# Purple Huffy Thunderbird (Year?)



## hawkster19 (Feb 25, 2018)

I have been collecting Huffy car bikes for decades. I have seen all purple girls Camaros, white/purple girls Camaros, and even one purple boys Camaro. This past week I found another purple girls Huffy car bike I didn't know existed - an all purple girls Thunderbird badged for sale as a Monark. I have several boys Thunderbird bikes but all Huffy badged and from 10 years older than this one.

So here's my question - I am extremely familiar with Huffy's serial number system. This bike's serial starts with a "7" and looks to be a 1967 from everything I've ever known about Huffy bikes and their parts. There's no way it's a 1957 and I don't think they were still making car bikes until 1977. From as far as I can tell this thing is all original (except for maybe the grips but who knows what they may have done differently with these Monark bikes to maybe set them apart) from the rim strips to the tubes. But the rear wheel has a Bendix 76 brake arm. I'm confused. I would bet these wheels are the originals since the tires, strips and tubes are surely Huffy originals.

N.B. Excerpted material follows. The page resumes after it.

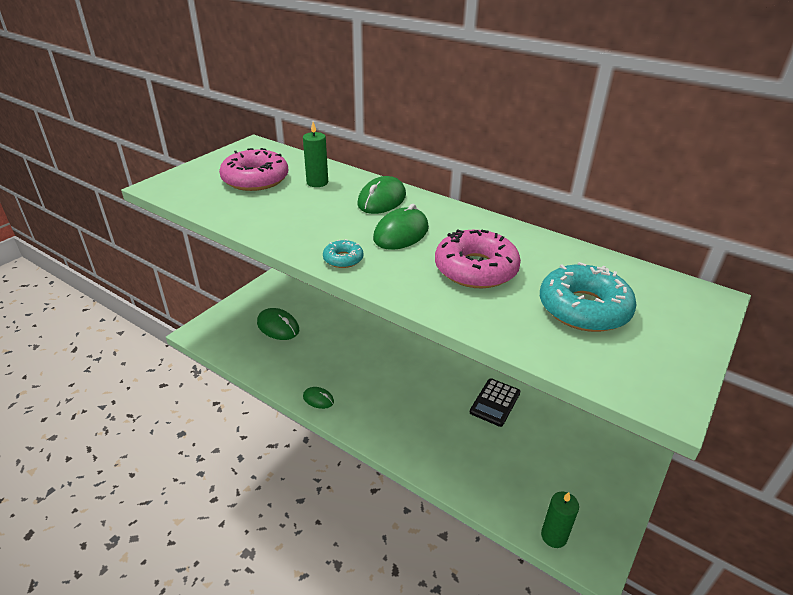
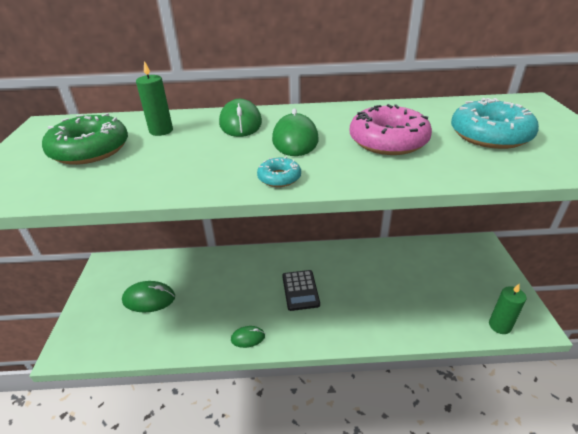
camera: 35 degrees left, 0 degrees up
pink donut [219,148,288,191] -> green donut [42,113,128,165]
black calculator [470,378,521,427] -> black calculator moved to [282,270,320,311]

Anyone have a guess before I haul this down to our local Huffy expert? Ever seen a purple girls Thunderbird? How long was Monark even including bicycles in their line of goods? Can someone give me some Monark history? I'm thinking maybe Huffy threw together parts they had lying around in the 1970's and came up with these to sell to Monark? Does anyone but me even care? Is anyone out there? Just nod if you can hear me, is there anyone home......


----------



## GTs58 (Feb 25, 2018)

Sure is pretty. Hope you get her figured out.


----------



## bikemonkey (Feb 26, 2018)

Gorgeous bike! You are doing some righteous work and thanks for posting.

Would love to see the rest of your fleet - especially the gents.

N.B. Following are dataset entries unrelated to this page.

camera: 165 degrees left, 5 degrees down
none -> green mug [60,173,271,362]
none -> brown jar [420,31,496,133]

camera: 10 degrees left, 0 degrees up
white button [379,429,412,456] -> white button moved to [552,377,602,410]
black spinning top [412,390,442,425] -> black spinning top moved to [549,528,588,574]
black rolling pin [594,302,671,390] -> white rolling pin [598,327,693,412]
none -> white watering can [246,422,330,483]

Regarding your dating question - perhaps the brake arm (or wheels were replaced? But that seems to be an unlikely scenario.

Info below copied from ratrodbikes,
_
"...That is until Bendix moved production to Mexico in '76. That is when the introduced the Bendix 76. The beginning of the end. " 
_
I have no verification about the accuracy that "76" = 1976. Tom Findley /ratrodbikes might be your guy for a definitive answer as he has posted a lot of Bendix data.


----------



## partsguy (Feb 26, 2018)

Sorry I'm late!

To answer all your questions;

Monark Bicycle Co. was purchased by Huffman Mfg in late 1957. Huffman continued to produce Huffy bicycles, and near identical models under the "Monark" name until the late 60s / early 70s. It was an attempt to gain more ground in the dept stores, without directly sacrificing the "Huffy" brand. It did not work out long term, especially since many Monark bikes had the wrong trim or color put on. The models were too similar, and confused production workers. It is not uncommon to see a Huffy-badged bike with Monark emblems or model names on it.

Your bike is a 1967 Monark Thunderbird, and it is actually very correct! The only thing I question is the rear hub, which should have a Bendix, but not a Bendix 76. It is possible the brake arm got changed at one point. The Monark Thunderbird is the cousin to the Huffy Eldorado.

As far as literature goes, not much is out there for Huffy-Monarks. No bicycle shop was a dealer for Monark, so there are no "dealer catalogs" for Monark like there are for Schwinn, Columbia, Huffy, etc. All we have to go off of are department store catalogs, and newspaper clippings.


----------